Dataset items:
-=-=-
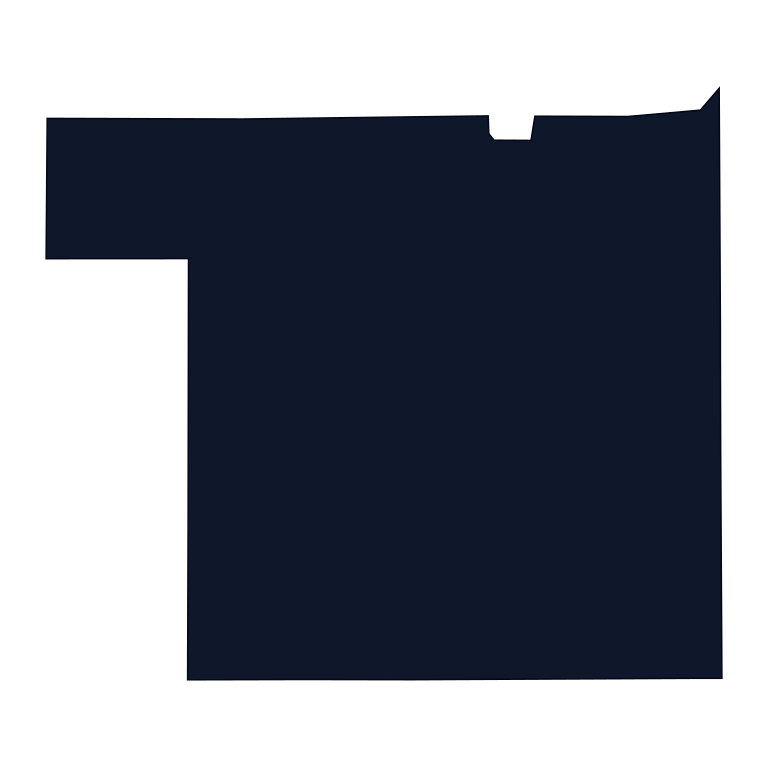 Lincoln, Mississippi, United States of America (orthographic projection)
{"feature_id": "52423323B79314410482452", "entity_name": "Lincoln", "entity_type": "district", "adm_level": 2, "iso_a3": "USA", "parent_name": "United States of America", "parent_adm1": "Mississippi", "projection": "orthographic", "projection_center": [-90.415, 31.533], "detail": "fine", "context": "isolated", "style": "filled", "palette": "ink", "viewbox_px": 768, "rotation_deg": 0, "n_neighbors": 0, "source": "geoboundaries", "source_scale": "gbopen_adm2", "svg_char_len": 404}
<svg xmlns="http://www.w3.org/2000/svg" viewBox="0 0 768 768"><path d="M699.3,678.3L721.9,678.3L720.7,457.1L720.4,359.4L720.4,325.7L719.2,90.4L719.2,88.2L700.4,110.1L627.8,116.5L534.9,116.2L531.0,140.4L494.0,140.2L488.8,133.6L488.2,115.9L242.4,119.0L47.2,118.4L46.1,258.7L188.5,258.6L188.1,526.5L187.6,679.8L304.4,679.5L412.1,679.7L699.3,678.3Z" fill="#0f172a" stroke="#020617" stroke-width="1.5"/></svg>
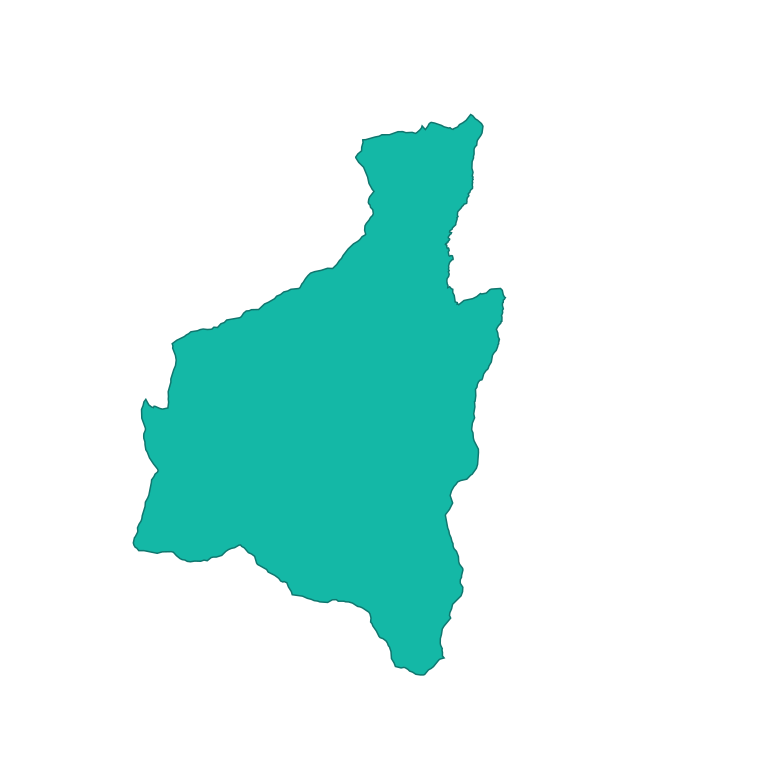 Grinties, Neamt, Romania, rotated 213°
{"feature_id": "2599482B9403430528058", "entity_name": "Grinties", "entity_type": "district", "adm_level": 2, "iso_a3": "ROU", "parent_name": "Romania", "parent_adm1": "Neamt", "projection": "orthographic", "projection_center": [25.842, 47.011], "detail": "fine", "context": "isolated", "style": "filled", "palette": "teal", "viewbox_px": 768, "rotation_deg": 213, "n_neighbors": 0, "source": "geoboundaries", "source_scale": "gbopen_adm2", "svg_char_len": 6171}
<svg xmlns="http://www.w3.org/2000/svg" viewBox="0 0 768 768"><g transform="rotate(213 384 384)"><path d="M534.8,577.2L533.1,575.1L531.7,570.5L529.8,567.3L531.2,562.9L531.3,558.9L530.9,558.4L525.9,556.1L519.2,554.7L510.5,548.7L505.8,544.0L499.8,540.8L497.3,540.1L497.9,533.1L497.4,530.6L496.1,527.8L495.0,526.9L493.2,526.5L491.5,524.8L488.4,524.1L485.7,521.0L485.4,519.1L486.0,516.4L485.8,513.4L486.3,509.0L486.1,506.3L484.0,502.4L480.9,499.6L481.1,498.5L482.6,495.7L482.9,491.8L483.8,489.1L485.9,484.9L487.6,477.8L488.3,469.5L488.0,466.3L488.6,463.3L488.7,458.5L490.0,452.9L494.4,450.3L498.6,445.1L503.4,440.4L506.0,437.0L506.8,433.5L507.2,429.7L507.1,425.0L507.4,423.5L506.9,419.0L507.6,417.6L513.7,412.7L515.4,409.6L518.2,406.6L519.5,402.6L521.9,399.2L522.2,396.0L525.5,389.5L527.8,386.0L529.7,378.2L535.7,374.1L536.9,372.1L539.3,370.2L540.3,367.0L540.3,362.8L541.1,361.0L550.8,352.0L551.4,348.6L553.6,345.7L554.4,340.7L557.6,339.0L558.3,336.2L559.1,335.5L561.8,333.5L565.6,331.6L567.8,329.5L569.4,327.1L574.4,322.6L575.2,319.8L576.5,317.5L577.3,315.0L581.6,307.9L583.6,302.4L581.7,300.9L580.8,299.0L574.5,294.4L571.3,290.9L568.9,285.9L568.1,281.4L565.5,272.1L563.7,269.4L560.8,260.0L558.0,256.2L556.7,253.8L554.7,251.4L552.2,246.2L556.1,242.3L558.7,241.4L563.7,240.6L564.7,240.1L564.5,238.6L566.5,238.1L569.9,238.4L575.4,241.4L575.6,238.3L574.3,234.7L573.5,230.6L568.5,223.4L560.0,217.0L559.0,215.4L558.3,211.5L557.2,209.5L555.7,207.5L553.0,205.3L551.4,203.0L547.9,199.1L545.5,198.0L540.4,194.3L533.7,191.4L527.7,189.4L526.2,188.3L526.0,186.6L526.9,183.8L526.5,181.1L526.7,177.0L525.5,174.8L520.7,162.8L520.1,159.9L519.8,155.0L517.7,151.2L515.0,141.8L513.7,139.1L513.1,136.7L513.1,133.2L512.4,129.1L510.4,126.6L509.9,125.4L509.4,120.5L509.6,119.2L507.7,114.2L506.0,112.7L503.8,111.6L501.9,111.7L498.9,110.7L494.6,113.5L482.0,118.5L478.5,122.5L471.0,127.6L469.0,128.2L464.6,127.0L459.9,126.5L457.6,126.8L455.2,127.9L452.4,128.1L449.5,129.5L446.3,132.4L441.2,135.5L439.0,138.3L436.0,139.5L434.4,144.3L432.9,145.9L430.4,147.5L426.7,151.9L425.5,157.5L424.2,160.5L422.4,163.1L420.1,165.4L417.9,169.8L416.6,170.9L415.0,170.3L411.9,170.5L405.9,168.7L402.5,169.3L398.6,169.0L393.4,164.5L391.8,163.8L381.4,164.5L378.7,163.2L371.4,164.0L366.4,163.7L363.4,162.5L360.9,162.9L360.3,163.9L357.2,164.4L353.7,161.8L348.6,159.4L346.2,157.3L336.8,161.7L331.6,162.5L327.7,163.8L324.6,164.3L321.4,165.8L319.2,166.3L312.3,170.1L309.8,174.9L306.5,177.2L304.1,176.9L299.3,180.0L297.7,180.4L294.9,182.0L291.1,183.1L285.0,183.1L282.6,184.1L280.1,184.5L272.4,184.4L270.5,183.5L267.4,180.6L265.6,177.1L263.6,176.5L261.6,175.0L255.9,172.7L250.7,169.6L249.1,169.2L246.1,169.9L242.3,169.6L240.2,168.7L237.8,166.9L236.3,166.5L232.4,163.4L228.2,157.8L223.7,155.6L220.6,153.3L215.0,155.2L213.2,157.0L211.9,157.6L208.5,157.7L206.2,157.2L203.1,157.9L199.2,157.9L195.3,159.7L192.6,161.4L191.7,162.5L191.0,168.5L189.6,171.0L188.6,173.9L187.7,182.5L187.1,183.9L184.4,187.0L186.9,187.8L188.8,190.8L190.5,192.5L191.0,193.8L194.3,195.8L195.7,197.3L198.1,201.2L199.4,205.2L201.7,210.3L201.8,213.7L200.6,224.0L203.0,225.5L204.2,228.0L204.9,232.3L206.5,236.6L204.0,248.3L205.0,252.6L207.2,256.5L211.3,258.3L212.5,259.8L213.5,261.7L213.7,264.1L214.6,265.5L216.5,271.0L217.6,272.2L222.5,274.0L224.5,275.6L227.6,279.8L232.1,283.1L235.7,284.1L237.6,285.5L239.3,287.8L241.2,288.9L244.2,291.7L247.2,293.6L249.6,296.1L252.2,298.0L261.0,307.3L261.3,308.3L260.8,314.4L261.6,321.6L267.8,326.5L269.2,331.3L269.5,336.2L269.0,339.0L268.9,342.0L267.2,344.7L262.7,349.3L261.7,354.7L260.9,356.4L260.6,363.6L261.7,367.5L267.4,377.9L269.4,380.8L277.5,385.4L279.6,387.3L282.8,391.5L285.3,393.1L286.2,394.5L288.6,399.4L289.6,405.0L292.5,407.8L295.3,414.3L298.5,418.5L298.2,419.1L300.6,424.1L304.4,429.4L304.3,432.0L305.5,434.6L305.9,437.3L305.5,439.5L304.2,440.8L304.4,442.2L305.9,446.9L305.7,451.4L305.1,452.5L305.2,454.1L305.8,456.4L306.0,460.9L308.7,467.3L308.7,470.3L308.2,473.3L309.0,477.1L309.8,479.2L309.7,480.1L310.9,481.9L310.9,482.7L311.6,483.3L311.3,483.8L311.6,484.4L313.9,485.7L316.4,488.8L319.6,491.1L319.8,495.2L319.2,498.5L319.5,499.8L319.9,500.2L319.3,500.8L321.6,504.5L322.6,505.1L323.3,508.4L324.9,510.4L324.8,512.0L327.5,514.4L328.7,516.5L328.4,517.3L329.7,519.5L329.2,520.5L329.3,522.6L330.3,522.5L332.6,523.8L335.8,527.0L338.3,527.6L345.6,522.1L346.6,520.8L347.7,516.0L351.1,512.7L352.4,512.4L353.8,507.8L356.1,503.9L362.4,497.6L364.5,491.2L365.4,491.4L366.1,490.7L366.9,492.2L369.0,491.6L373.3,496.5L376.2,498.2L377.9,500.9L379.3,500.6L381.9,501.3L383.0,499.5L384.1,501.6L385.4,502.3L387.4,504.6L388.5,506.8L388.4,509.5L389.2,511.7L391.2,513.2L391.0,514.5L392.6,515.5L392.9,516.7L394.2,518.2L395.2,521.8L394.6,525.2L393.9,526.0L394.6,527.1L396.4,528.7L397.8,528.2L398.5,527.0L399.5,527.0L402.1,529.8L402.0,531.4L403.6,533.0L404.2,533.1L404.7,532.2L406.0,533.1L406.7,534.3L408.6,534.6L408.6,535.4L407.9,535.9L408.2,537.4L407.6,538.0L407.9,538.6L407.6,540.5L407.8,541.3L409.8,541.6L410.3,542.8L410.0,544.3L410.3,545.2L409.6,546.3L409.8,547.7L411.8,547.1L412.3,548.4L411.2,550.8L411.6,552.3L410.6,556.6L411.4,558.2L412.6,562.4L413.5,563.1L413.1,564.7L414.5,565.6L416.0,568.6L415.1,574.1L415.3,575.2L414.8,576.8L414.8,578.4L413.1,580.5L413.8,582.2L414.7,583.3L415.6,585.6L415.3,587.7L415.6,588.5L416.9,589.2L416.9,590.4L416.5,590.8L416.4,591.7L416.9,592.8L416.9,594.3L416.3,596.1L417.2,597.8L418.4,598.9L418.8,600.1L419.3,600.4L419.4,601.4L420.3,602.0L420.9,603.6L420.7,604.1L421.8,604.8L421.8,605.6L422.4,606.3L423.3,606.4L424.6,610.0L427.8,612.8L431.2,618.5L432.0,622.3L432.9,623.5L433.7,625.9L436.2,629.7L436.7,631.3L436.7,633.0L436.3,634.7L438.0,638.0L438.4,639.6L438.2,645.3L438.5,647.9L441.4,654.1L444.1,655.5L449.2,656.2L451.8,656.1L455.7,657.3L458.1,657.2L458.7,649.9L460.2,645.9L462.0,642.7L462.2,639.7L464.6,636.1L464.8,635.1L466.7,634.7L468.2,634.9L469.1,633.9L473.7,632.4L476.6,632.2L483.7,630.4L486.9,629.1L487.4,628.4L487.9,626.6L487.6,624.0L487.9,619.9L492.6,621.2L492.0,619.0L492.3,616.6L493.3,612.9L494.1,611.3L497.4,610.4L502.5,606.7L505.7,605.9L509.7,603.2L515.2,596.0L521.5,591.9L523.0,589.2L526.1,586.2L532.4,579.0L534.8,577.2Z" fill="#14b8a6" stroke="#0f766e" stroke-width="1.5"/></g></svg>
-=-=-
(Set exercise) Retype the entries from the very first line down through the line holding "Grinties, Neamt, Romania, rotated 213°", including both ends. Leave the pictures out of your answer.

(Full response)
 Lincoln, Mississippi, United States of America (orthographic projection)
{"feature_id": "52423323B79314410482452", "entity_name": "Lincoln", "entity_type": "district", "adm_level": 2, "iso_a3": "USA", "parent_name": "United States of America", "parent_adm1": "Mississippi", "projection": "orthographic", "projection_center": [-90.415, 31.533], "detail": "fine", "context": "isolated", "style": "filled", "palette": "ink", "viewbox_px": 768, "rotation_deg": 0, "n_neighbors": 0, "source": "geoboundaries", "source_scale": "gbopen_adm2", "svg_char_len": 404}
<svg xmlns="http://www.w3.org/2000/svg" viewBox="0 0 768 768"><path d="M699.3,678.3L721.9,678.3L720.7,457.1L720.4,359.4L720.4,325.7L719.2,90.4L719.2,88.2L700.4,110.1L627.8,116.5L534.9,116.2L531.0,140.4L494.0,140.2L488.8,133.6L488.2,115.9L242.4,119.0L47.2,118.4L46.1,258.7L188.5,258.6L188.1,526.5L187.6,679.8L304.4,679.5L412.1,679.7L699.3,678.3Z" fill="#0f172a" stroke="#020617" stroke-width="1.5"/></svg>
 Grinties, Neamt, Romania, rotated 213°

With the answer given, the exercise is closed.